PROVIDED PASSAGE:
Content starts

Our theoretical results are intentionally stylized, so we complement them with simulations designed to (i) reproduce the “fairness reversal” phenomenon under selective repairs, (ii) verify that inclusive repairs computed for equilibrium parity behave stably, and (iii) map how sensitive post-adaptation disparities are to manipulation-ability and information gaps. Throughout, we treat the experiments as mechanism checks: the goal is not to fit a particular application, but to show that the comparative statics implied by Lemma 1 and the propositions manifest transparently in finite-sample environments with estimation noise and discretization.
We simulate two groups g ∈ {A, B} with
base scores z ∼ Dg.
Unless otherwise stated, we take Dg to be
Gaussian with potentially different means and variances (e.g., z ∣ A ∼ 𝒩(μA, σA2),
z ∣ B ∼ 𝒩(μB, σB2))
and truncate to a plausible score range to mimic operational scorecards.
For costs we use a parsimonious class consistent with our budget
parameterization, such as
$$
c_g(\Delta)=\left(\frac{\Delta}{b_g}\right)^\kappa,\qquad \kappa\ge 1,
$$
so that cg(bg) = 1
and bg
directly indexes the maximal “worthwhile” manipulation distance. When
κ = 1, costs are linear and
the best response is exactly the threshold-crossing behavior described
earlier; for κ > 1, the
same qualitative structure holds (manipulate only if close enough), but
the boundary is slightly softened. We implement the exact Lemma 1
behavior in the baseline and use κ > 1 as a robustness check.
Information is captured by λg:
independently for each agent, with probability λg the agent
best-responds to the deployed rule, otherwise the agent reports ẑ = z. Given thresholds
t = (tA, tB),
we compute equilibrium acceptance in two ways: (a) directly by
simulation (drawing many agents and applying the behavioral rule), and
(b) via the closed form
pg(t) = (1 − λg)Sg(tg) + λgSg(tg − bg).
As a sanity check, these coincide up to Monte Carlo error, and the
discrepancy shrinks at the usual $1/\sqrt{n}$ rate. This validation is useful
because it makes clear that the reversals we highlight are not numerical
artifacts but mechanical consequences of mass near the cutoff combined
with heterogeneous bg and λg.

Content ends

INFORMATION SUPPLIED:
Content starts

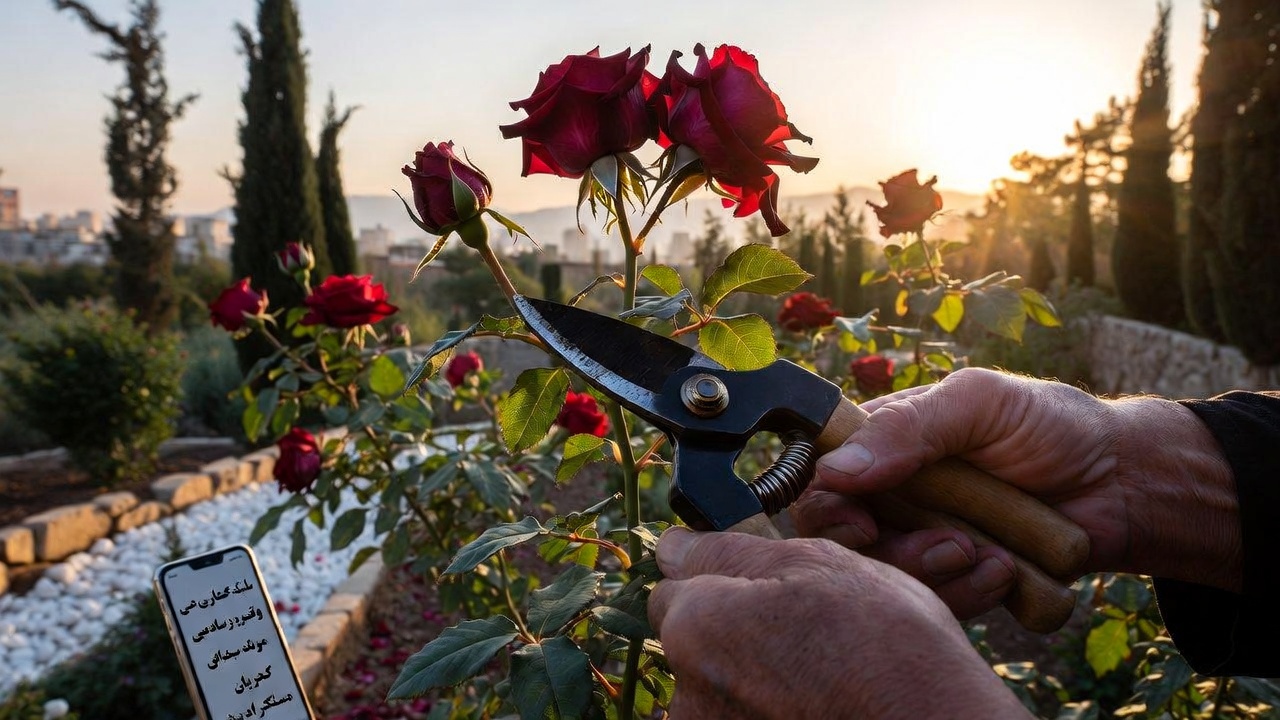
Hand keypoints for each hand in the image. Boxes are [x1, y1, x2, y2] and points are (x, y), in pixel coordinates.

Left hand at [647, 527, 1030, 719]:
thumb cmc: (884, 644)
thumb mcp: (815, 565)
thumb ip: (729, 552)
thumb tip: (675, 546)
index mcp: (694, 626)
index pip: (674, 590)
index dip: (720, 581)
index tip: (765, 589)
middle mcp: (689, 693)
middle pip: (697, 646)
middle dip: (739, 636)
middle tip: (808, 637)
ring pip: (723, 691)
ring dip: (758, 681)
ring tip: (823, 680)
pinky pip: (746, 718)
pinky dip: (774, 711)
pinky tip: (818, 709)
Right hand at [792, 367, 1239, 618]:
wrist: (1126, 482)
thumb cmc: (1052, 425)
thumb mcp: (980, 403)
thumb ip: (908, 428)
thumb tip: (835, 469)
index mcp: (883, 446)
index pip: (822, 484)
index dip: (831, 510)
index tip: (862, 523)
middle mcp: (894, 498)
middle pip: (848, 546)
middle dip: (893, 555)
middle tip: (948, 545)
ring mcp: (925, 544)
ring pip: (893, 585)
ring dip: (940, 577)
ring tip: (990, 555)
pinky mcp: (960, 583)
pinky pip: (941, 610)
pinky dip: (973, 597)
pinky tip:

Content ends

PROBLEM: Can you quote the simulation passage word for word, everything from "We simulate two" down to "mimic operational scorecards."?

SOLUTION FOR THIS TASK:
We simulate two groups g ∈ {A, B} with
base scores z ∼ Dg.
Unless otherwise stated, we take Dg to be
Gaussian with potentially different means and variances (e.g., z ∣ A ∼ 𝒩(μA, σA2),
z ∣ B ∼ 𝒩(μB, σB2))
and truncate to a plausible score range to mimic operational scorecards.